Open, non-judgmental, respectful, medically-relevant conversations need to be the cornerstone of all therapeutic relationships. As long as patients feel valued and at the center of their care, patients are willing to engage in discussions about sexually transmitted infections.
Consider a 45-year-old treated unnecessarily for many months with steroids for inflammatory bowel disease, a 26-year-old with complete, irreversible unilateral visual loss, a 60-year-old with a dense hemiplegia unable to self-care, and a neonate with jaundice and growth restriction. What do these diverse scenarios have in common? They are all the result of STIs not considered, diagnosed, or treated in a timely fashion.
STIs are associated with poor health outcomes for the individual, his/her sexual partners, and potentially his/her children. They also represent a major, preventable public health burden. Examples of morbidity include infertility, pelvic inflammatory disease, and stroke, many of which are decades distant from the incident infection.
In 2017, the last year for which we have full STI data from the CDC, the headlines were dire. Overall rates of three key bacterial STIs, chlamydia, gonorrhea and syphilis, had increased by 31% over the preceding five years, from 1.8 to 2.3 million cases. Early infectious syphilis had increased by 76% in that same time frame. Associated with this was a twenty-year high of a more than 100% increase in congenital syphilis – a devastating condition where babies are born to syphilis infected mothers – in only four years.
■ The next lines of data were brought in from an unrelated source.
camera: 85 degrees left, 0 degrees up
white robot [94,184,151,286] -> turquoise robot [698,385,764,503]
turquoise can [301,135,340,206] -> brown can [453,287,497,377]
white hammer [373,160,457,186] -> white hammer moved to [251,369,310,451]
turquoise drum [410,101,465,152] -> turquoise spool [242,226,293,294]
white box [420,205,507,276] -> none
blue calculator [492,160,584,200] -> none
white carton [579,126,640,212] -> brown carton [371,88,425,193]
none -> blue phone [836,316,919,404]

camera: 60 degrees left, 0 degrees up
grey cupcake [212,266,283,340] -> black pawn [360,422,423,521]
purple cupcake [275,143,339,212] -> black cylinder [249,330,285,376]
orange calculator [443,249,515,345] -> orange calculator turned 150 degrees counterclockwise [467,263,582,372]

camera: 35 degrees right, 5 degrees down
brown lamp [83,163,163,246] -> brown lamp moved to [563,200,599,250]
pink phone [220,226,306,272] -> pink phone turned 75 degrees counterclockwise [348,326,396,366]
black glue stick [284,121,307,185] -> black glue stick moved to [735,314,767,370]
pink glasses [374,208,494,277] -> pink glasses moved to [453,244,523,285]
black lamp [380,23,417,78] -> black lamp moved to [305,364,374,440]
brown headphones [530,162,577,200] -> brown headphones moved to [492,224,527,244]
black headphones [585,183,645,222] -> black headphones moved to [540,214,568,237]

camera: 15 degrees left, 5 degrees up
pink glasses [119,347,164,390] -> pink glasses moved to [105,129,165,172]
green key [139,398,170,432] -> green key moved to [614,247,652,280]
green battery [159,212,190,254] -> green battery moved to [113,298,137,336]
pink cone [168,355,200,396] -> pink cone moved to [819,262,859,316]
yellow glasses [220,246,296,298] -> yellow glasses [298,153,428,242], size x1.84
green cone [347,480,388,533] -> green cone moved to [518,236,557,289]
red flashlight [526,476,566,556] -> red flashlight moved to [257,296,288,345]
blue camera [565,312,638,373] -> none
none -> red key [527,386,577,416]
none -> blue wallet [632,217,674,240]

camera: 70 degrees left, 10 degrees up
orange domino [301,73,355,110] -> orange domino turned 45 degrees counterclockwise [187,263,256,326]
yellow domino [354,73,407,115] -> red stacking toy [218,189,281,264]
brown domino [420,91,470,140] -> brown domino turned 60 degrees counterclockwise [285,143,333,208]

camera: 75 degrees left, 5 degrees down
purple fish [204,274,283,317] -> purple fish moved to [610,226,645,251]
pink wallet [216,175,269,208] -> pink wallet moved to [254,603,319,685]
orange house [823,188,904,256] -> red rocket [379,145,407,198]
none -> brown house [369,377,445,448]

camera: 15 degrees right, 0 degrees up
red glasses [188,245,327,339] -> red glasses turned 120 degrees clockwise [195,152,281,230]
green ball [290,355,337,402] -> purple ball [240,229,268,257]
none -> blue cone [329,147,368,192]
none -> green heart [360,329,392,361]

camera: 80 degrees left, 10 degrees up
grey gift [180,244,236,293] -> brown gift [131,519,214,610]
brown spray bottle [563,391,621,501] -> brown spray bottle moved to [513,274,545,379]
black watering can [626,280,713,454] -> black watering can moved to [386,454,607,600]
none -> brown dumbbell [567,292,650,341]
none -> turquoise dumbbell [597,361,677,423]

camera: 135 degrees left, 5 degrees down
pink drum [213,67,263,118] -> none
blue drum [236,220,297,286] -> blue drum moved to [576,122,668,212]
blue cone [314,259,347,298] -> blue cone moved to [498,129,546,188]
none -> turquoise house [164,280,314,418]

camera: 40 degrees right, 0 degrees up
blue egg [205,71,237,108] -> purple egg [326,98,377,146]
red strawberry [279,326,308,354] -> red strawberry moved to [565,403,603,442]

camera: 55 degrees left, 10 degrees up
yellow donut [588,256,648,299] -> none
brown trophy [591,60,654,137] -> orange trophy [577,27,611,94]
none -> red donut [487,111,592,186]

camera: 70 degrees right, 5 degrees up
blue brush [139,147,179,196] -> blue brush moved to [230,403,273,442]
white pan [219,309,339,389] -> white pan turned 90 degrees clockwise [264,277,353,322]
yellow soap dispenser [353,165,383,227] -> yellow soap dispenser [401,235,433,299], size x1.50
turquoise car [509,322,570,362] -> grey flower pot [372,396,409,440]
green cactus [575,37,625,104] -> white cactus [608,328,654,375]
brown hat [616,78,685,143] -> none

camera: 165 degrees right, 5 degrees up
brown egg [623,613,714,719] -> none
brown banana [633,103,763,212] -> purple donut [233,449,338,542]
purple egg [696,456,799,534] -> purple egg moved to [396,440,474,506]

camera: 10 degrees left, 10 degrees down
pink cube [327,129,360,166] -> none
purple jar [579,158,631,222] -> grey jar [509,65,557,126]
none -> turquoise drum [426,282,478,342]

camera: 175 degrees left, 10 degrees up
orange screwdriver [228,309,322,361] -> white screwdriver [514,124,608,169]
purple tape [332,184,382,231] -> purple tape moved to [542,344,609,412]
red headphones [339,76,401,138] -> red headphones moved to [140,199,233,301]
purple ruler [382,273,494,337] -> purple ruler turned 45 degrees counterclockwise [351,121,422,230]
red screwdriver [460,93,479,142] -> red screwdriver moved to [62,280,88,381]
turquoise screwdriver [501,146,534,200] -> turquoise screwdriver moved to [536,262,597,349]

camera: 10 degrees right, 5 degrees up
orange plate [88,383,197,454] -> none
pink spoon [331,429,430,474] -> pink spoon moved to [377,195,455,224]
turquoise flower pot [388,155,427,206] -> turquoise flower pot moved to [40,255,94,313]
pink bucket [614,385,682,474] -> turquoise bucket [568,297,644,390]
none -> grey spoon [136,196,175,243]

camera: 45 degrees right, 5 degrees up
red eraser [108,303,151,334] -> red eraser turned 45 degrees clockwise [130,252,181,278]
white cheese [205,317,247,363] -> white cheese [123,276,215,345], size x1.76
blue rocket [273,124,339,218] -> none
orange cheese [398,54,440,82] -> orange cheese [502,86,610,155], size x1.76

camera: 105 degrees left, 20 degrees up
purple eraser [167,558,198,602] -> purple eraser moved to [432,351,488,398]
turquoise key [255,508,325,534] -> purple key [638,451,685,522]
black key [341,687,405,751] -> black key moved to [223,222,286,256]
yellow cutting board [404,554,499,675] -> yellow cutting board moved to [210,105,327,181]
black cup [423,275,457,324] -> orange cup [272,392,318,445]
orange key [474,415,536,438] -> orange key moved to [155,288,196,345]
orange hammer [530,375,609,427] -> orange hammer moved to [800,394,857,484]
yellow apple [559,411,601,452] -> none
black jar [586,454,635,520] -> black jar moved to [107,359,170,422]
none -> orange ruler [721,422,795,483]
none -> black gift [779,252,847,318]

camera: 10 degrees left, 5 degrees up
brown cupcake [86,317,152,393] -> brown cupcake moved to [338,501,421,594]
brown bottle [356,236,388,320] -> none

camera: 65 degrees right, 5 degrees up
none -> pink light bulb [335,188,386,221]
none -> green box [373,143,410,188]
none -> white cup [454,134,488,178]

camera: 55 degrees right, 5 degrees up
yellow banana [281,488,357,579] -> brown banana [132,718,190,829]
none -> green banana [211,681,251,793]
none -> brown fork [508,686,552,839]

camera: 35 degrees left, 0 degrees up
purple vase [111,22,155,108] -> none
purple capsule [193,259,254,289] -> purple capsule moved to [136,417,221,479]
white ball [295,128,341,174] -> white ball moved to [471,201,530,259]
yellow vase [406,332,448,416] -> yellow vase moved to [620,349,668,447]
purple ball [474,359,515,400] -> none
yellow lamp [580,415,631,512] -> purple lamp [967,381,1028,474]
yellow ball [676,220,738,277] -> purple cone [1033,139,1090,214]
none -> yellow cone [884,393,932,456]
This is the tip of the iceberg, not accounting for changes in incidence in non-reportable STI, such as Trichomonas vaginalis and herpes simplex virus.
“We are sliding backward,” said Jonathan Mermin, MD, MPH, director of CDC’s National Center for HIV/AIDS, Viral Hepatitis, STD, and TB Prevention in the 2018 US CDC STD Surveillance Report. “It is evident the systems that identify, treat, and ultimately prevent STDs are strained to near-breaking point.”
The relentless bad news on the parlous state of STIs in the US can weigh so heavily and can feel so overwhelming that any individual provider’s action is the tiniest drop in the deepest ocean. However, as so often, a patient interaction rides to the rescue; progress is built on a series of small steps and assisting a patient with a troubling STI diagnosis can be the first of these. Despite the underinvestment and lack of resources, diagnosis, treatment, and prevention of STIs and their complications starts with raising the profile of sexual health.
Clinicians, patients, policy makers, and community organizations share the capability to start conversations about STIs. To do so normalizes the idea of routine testing in a time of dramatic increases in incidence. Analogous to this are public health-focused conversations on other behaviorally-mediated health issues such as obesity and opioid use disorder. We cannot afford to shy away or cautiously sidestep the issues, they are fundamental aspects of human nature.
Another critical consideration is where, anatomically, these STIs are located. Chlamydia, gonorrhea, and syphilis infections in the oropharynx and anorectum are most commonly asymptomatic, they go unrecognized, untested, and untreated. These so-called ‘extra genital’ STIs cause morbidity, can persist for months, and are capable of onward transmission.
Patient self-collected swabs for STI detection are the norm in many settings and increase the acceptability of testing, are time saving, and preclude a genital examination in those patients without clinical symptoms. Self-collected tests can be used for genital and extra-genital sampling. Modern STI diagnostics perform much better than older technology and there is a burgeoning interest in moving near-patient tests, with results within thirty minutes, into clinical settings.
Talk, Test, Treat
Open, non-judgmental, respectful, medically-relevant conversations are the cornerstone of all therapeutic relationships. In that sense, conversations around STI testing and treatment are no different from any others. My experience over the past twenty years in both private and public health settings on three continents is that as long as patients feel valued and at the center of their care, are aware of the reasons we ask questions, and that these inquiries are designed to help make or exclude a diagnosis, patients are happy and willing to engage in such discussions. In the words of the CDC: Talk, Test, Treat.